▶ WHAT THIS TASK INVOLVES
Check every line below, and copy those that include "depth".

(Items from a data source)
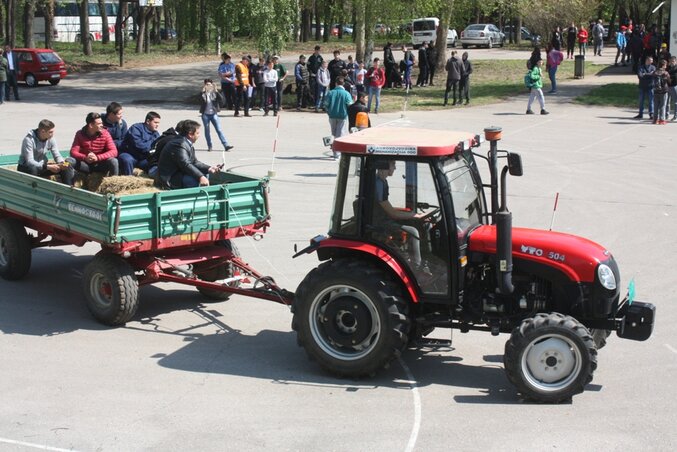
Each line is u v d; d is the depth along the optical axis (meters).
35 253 12.86
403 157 7.84
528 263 7.77
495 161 8.09
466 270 8.01
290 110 30.88
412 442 6.73
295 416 7.25
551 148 22.14
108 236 8.97
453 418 7.21
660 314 9.99
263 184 10.16
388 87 36.97
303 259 12.30
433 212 7.82
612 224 14.35
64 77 39.91
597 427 7.00
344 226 8.17
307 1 44.28
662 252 12.64
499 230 7.49
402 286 8.04
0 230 11.23
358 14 35.97
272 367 8.42
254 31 31.33
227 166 19.28
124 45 63.00
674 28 32.94
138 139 12.04
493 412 7.33
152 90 37.28
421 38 57.41
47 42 55.19
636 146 22.44
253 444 6.72
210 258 9.90
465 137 8.29
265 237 13.48
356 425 7.07
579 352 7.35
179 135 10.52
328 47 64.56
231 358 8.66
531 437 6.81
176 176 10.37
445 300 7.85
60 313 10.08
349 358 7.99
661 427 7.00
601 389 7.86
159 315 10.05
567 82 36.81
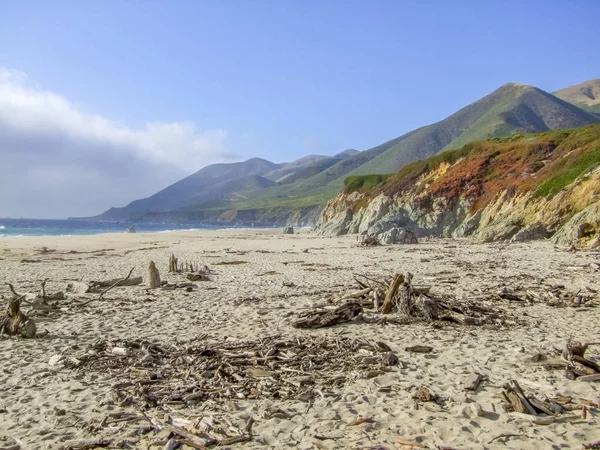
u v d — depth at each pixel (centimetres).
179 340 1113
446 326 1225
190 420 666
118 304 1593
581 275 2098
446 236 5512
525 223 4409
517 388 730
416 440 602
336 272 2452
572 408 699
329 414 685
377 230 5788
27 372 884
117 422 666
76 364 916
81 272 2559
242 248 4497
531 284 1884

▶ ANSWER SPACE
Each line is u v d; d is the depth along the optical axis (meters).
u v d — depth at each pixel (centimetres).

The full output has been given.